AI is well on its way to becoming pervasive – the goal of every new technology. In fact, Madison Avenue is in on the act and firms that having been using software with “intelligence” (be it in the form of connectionism, rule-base systems, Bayesian networks or just clever mathematical algorithms like a GPS) are coming out of the closet and jumping on the AI bandwagon; thus tax firms now advertise on Sirius Radio that they use AI in getting your liability down, the logistics software company One Network Enterprises (ONE) labels its offerings as AI empowered, … . And playwrights are in on the act: on Oct 6 th and 7th, the Alliance Française in NYC hosted a play with three characters, one of whom is created in the play by AI – tickets cost $30.00.
Elite universities can’t stay away – the word “intelligence” is catnip to them. The Sloan (General Motors CEO) Business School at MIT is advertising a 6 week online course for executives: “Artificial Intelligence for Business Strategy”; UC Berkeley has followed suit: the Haas (Levi-Strauss CEO) Business School has a two month online course “Artificial Intelligence: Business Strategies and Applications”; Columbia has announced that Maria Ressa, the Nobel Peace laureate, is joining the faculty at the Institute of Global Politics (IGP) – to quote their website: “Ressa will lead several projects related to the role of artificial intelligence in democracy”; not to be left out, Harvard has announced that its Radcliffe Institute is fielding a Zoom course “How Do We Improve Control of AI Systems?”

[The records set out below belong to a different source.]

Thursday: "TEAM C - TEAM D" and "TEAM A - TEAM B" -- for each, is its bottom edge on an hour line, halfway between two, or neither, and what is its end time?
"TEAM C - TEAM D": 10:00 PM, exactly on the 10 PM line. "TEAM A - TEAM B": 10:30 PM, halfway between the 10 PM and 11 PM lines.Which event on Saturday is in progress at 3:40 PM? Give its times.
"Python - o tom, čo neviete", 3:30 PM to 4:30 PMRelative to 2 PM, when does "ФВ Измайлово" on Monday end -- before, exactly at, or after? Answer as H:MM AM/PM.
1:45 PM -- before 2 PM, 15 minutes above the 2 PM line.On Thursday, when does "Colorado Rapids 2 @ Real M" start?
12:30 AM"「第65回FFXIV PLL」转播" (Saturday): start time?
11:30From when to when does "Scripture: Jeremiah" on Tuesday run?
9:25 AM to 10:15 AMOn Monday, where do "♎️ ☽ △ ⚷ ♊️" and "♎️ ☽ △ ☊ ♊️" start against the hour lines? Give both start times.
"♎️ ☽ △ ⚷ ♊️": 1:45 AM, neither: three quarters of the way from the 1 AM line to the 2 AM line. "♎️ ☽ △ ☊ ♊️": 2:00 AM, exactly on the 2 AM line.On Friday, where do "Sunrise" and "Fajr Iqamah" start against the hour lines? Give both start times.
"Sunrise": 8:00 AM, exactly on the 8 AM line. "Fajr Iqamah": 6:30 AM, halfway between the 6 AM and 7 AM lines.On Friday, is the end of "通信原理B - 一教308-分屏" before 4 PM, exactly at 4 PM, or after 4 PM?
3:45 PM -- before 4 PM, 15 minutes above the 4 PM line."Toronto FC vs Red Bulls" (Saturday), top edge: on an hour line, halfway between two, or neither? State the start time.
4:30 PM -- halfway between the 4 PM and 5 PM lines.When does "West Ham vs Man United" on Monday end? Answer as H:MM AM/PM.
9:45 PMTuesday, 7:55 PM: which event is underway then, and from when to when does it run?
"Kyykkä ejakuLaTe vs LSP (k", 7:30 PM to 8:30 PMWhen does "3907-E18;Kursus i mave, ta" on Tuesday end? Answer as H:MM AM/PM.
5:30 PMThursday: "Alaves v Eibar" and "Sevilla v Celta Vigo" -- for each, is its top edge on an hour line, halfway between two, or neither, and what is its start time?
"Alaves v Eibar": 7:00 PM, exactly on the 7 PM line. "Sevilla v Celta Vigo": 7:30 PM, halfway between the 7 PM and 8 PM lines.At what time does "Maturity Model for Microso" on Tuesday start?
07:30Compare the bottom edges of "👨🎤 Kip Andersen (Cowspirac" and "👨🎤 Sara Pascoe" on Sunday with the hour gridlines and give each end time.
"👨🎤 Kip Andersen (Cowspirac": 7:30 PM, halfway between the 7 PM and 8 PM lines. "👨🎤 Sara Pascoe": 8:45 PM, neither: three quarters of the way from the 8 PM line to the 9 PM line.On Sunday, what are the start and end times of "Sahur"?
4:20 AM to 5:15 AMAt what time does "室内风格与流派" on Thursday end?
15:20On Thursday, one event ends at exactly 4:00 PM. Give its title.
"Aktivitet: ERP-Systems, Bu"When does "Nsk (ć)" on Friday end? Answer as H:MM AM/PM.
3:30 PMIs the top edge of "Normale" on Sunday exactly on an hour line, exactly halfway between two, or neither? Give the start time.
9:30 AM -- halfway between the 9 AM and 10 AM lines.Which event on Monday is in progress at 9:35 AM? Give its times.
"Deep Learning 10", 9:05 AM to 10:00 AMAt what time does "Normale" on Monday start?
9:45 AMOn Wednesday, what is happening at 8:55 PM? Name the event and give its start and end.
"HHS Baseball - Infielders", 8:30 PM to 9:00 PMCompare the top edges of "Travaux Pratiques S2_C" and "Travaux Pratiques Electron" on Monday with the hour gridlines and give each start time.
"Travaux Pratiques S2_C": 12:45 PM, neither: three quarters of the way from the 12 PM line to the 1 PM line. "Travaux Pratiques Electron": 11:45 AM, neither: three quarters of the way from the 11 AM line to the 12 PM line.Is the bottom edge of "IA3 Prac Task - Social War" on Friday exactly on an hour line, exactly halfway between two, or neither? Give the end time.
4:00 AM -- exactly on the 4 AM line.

The Customer Relationship Management company Salesforce advertises a webcast on FaceBook called “How Generative AI Will Transform the Media and the Entertainment Industry”; Salesforce also had a full page ad recently in the NYTimes positioning itself as a righteous player in the new AI world; in giant letters with a western movie town in the background, the ad asked “If AI is the Wild West, who’s the sheriff?” – all with the forceful tag line at the bottom “Bringing Trust to AI.” Given the potential for evil in AI, the Sales force message makes good marketing sense. Along these lines, Microsoft has announced that it will pay the legal fees of any of its clients who are sued because of Microsoft’s AI products; IBM has announced that “it would indemnify companies against copyright or other intellectual property claims for using its generative AI systems.”
Going abroad, the European Central Bank is studying the use of AI to better understand inflation and to better its support and oversight of those big European banks; that British chip company Arm and its parent company the Japanese giant Softbank are in negotiations with Jony Ive, the designer of the iPhone, and Sam Walton, CEO of Open AI, to create a new device to deliver the benefits of AI to the masses – an iPhone on super steroids is in our future!
AI is now an industry all its own and things are moving fast; indeed, they will accelerate even further with improvements in technology and with lower costs. And for that the investment boom is happening: PitchBook, which tracks AI investments, reports that in the first half of 2023, funding for generative AI startups reached $15.3 billion – and that ain’t hay! And just in, Kneron, a San Diego based semi-conductor startup, announced that it had raised $49M as part of its campaign to commercialize its AI chips – a new rival to Nvidia, Arm and the others. And the beat goes on.